Stored data entries
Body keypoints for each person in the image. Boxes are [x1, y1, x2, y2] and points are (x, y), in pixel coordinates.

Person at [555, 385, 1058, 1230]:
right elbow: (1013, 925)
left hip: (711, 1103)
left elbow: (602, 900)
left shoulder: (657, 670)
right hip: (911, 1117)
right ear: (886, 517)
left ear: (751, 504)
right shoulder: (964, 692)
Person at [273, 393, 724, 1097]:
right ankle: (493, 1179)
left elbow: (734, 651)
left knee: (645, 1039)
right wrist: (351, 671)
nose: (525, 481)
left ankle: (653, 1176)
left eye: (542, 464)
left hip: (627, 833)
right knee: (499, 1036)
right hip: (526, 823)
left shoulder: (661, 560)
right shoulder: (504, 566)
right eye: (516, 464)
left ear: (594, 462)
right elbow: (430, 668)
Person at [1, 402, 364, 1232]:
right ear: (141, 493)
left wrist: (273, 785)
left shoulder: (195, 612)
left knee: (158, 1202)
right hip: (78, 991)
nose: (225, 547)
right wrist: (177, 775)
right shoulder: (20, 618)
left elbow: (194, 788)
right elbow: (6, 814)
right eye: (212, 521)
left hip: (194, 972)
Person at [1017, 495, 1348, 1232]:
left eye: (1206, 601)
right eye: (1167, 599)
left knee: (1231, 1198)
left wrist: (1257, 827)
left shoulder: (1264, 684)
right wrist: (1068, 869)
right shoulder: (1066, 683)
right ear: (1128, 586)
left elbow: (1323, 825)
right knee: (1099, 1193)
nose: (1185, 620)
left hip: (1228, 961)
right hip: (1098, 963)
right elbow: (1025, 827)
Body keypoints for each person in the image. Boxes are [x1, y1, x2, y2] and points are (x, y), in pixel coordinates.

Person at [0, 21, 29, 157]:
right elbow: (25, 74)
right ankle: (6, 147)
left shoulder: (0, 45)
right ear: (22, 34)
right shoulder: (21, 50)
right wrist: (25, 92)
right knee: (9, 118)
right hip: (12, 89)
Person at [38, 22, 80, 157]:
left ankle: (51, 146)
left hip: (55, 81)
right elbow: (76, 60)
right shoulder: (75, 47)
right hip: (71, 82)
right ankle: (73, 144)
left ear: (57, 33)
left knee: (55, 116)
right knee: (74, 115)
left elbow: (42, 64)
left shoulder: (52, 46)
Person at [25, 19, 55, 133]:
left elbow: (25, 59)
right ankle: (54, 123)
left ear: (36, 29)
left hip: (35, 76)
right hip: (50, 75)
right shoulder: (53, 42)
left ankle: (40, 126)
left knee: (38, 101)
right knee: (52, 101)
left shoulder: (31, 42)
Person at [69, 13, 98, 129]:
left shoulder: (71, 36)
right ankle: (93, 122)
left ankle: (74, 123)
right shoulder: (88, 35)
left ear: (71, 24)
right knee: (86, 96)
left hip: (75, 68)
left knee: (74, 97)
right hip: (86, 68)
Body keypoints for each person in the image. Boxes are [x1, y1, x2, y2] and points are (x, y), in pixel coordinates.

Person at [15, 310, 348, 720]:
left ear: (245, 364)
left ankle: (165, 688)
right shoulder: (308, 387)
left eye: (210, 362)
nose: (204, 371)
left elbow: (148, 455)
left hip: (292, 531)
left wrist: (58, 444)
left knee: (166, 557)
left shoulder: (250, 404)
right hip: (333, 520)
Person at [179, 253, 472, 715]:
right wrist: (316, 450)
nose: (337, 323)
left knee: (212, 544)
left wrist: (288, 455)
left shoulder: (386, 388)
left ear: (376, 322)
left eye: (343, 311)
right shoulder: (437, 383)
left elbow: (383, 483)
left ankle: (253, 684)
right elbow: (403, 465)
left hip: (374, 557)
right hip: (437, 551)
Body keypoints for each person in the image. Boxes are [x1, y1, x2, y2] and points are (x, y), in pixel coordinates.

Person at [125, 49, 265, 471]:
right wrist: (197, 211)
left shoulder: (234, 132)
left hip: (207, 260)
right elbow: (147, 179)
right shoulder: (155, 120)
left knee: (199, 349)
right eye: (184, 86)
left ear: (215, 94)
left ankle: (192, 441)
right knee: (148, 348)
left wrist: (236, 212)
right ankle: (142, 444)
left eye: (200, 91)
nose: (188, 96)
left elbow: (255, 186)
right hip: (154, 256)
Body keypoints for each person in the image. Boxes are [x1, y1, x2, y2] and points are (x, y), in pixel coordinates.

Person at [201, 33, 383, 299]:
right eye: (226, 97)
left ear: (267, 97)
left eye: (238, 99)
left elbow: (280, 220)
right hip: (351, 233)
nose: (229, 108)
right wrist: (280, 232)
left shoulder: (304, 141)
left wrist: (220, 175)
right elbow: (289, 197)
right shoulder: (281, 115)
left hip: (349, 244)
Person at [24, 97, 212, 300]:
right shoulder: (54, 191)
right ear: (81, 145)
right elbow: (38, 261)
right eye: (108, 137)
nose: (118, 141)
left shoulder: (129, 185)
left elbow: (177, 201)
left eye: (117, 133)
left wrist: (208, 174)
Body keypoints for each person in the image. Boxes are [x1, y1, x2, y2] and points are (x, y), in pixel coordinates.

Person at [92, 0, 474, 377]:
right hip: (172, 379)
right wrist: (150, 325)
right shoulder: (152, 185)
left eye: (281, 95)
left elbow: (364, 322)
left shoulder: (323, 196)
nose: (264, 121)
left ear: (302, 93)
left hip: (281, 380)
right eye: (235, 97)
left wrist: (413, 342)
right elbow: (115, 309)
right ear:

**Exercise requirements:** With the line that has "right ear: (141, 493)" as the first and the line that has "right knee: (74, 115)" as the last, repeat exactly that run of lines above and no more.

**Result:**
right ear: (141, 493)
left wrist: (273, 785)
left shoulder: (195, 612)
left knee: (158, 1202)
right hip: (78, 991)
nose: (225, 547)
right wrist: (177, 775)
right shoulder: (20, 618)
left elbow: (194, 788)
right elbow: (6, 814)
right eye: (212, 521)
left hip: (194, 972)
Person at [1017, 495, 1348, 1232]:
left eye: (1206, 601)
right eye: (1167, 599)
left knee: (1231, 1198)
left wrist: (1257, 827)
left shoulder: (1264, 684)
right wrist: (1068, 869)
right shoulder: (1066, 683)
right ear: (1128, 586)
left elbow: (1323, 825)
right knee: (1099, 1193)
nose: (1185, 620)
left hip: (1228, 961)
right hip: (1098, 963)
right elbow: (1025, 827)
Body keypoints for each person in the image. Boxes are [x1, y1, x2, y2] and points are (x, y), in pixel coordinates.

Person at [0, 21, 29, 157]:
right elbow: (25, 74)
right ankle: (6, 147)
left shoulder: (0, 45)
right ear: (22, 34)
right shoulder: (21, 50)
right wrist: (25, 92)
right knee: (9, 118)
right hip: (12, 89)
Person at [38, 22, 80, 157]:
left ankle: (51, 146)
left hip: (55, 81)
right elbow: (76, 60)
right shoulder: (75, 47)
right hip: (71, 82)
right ankle: (73, 144)
left ear: (57, 33)
left knee: (55, 116)
right knee: (74, 115)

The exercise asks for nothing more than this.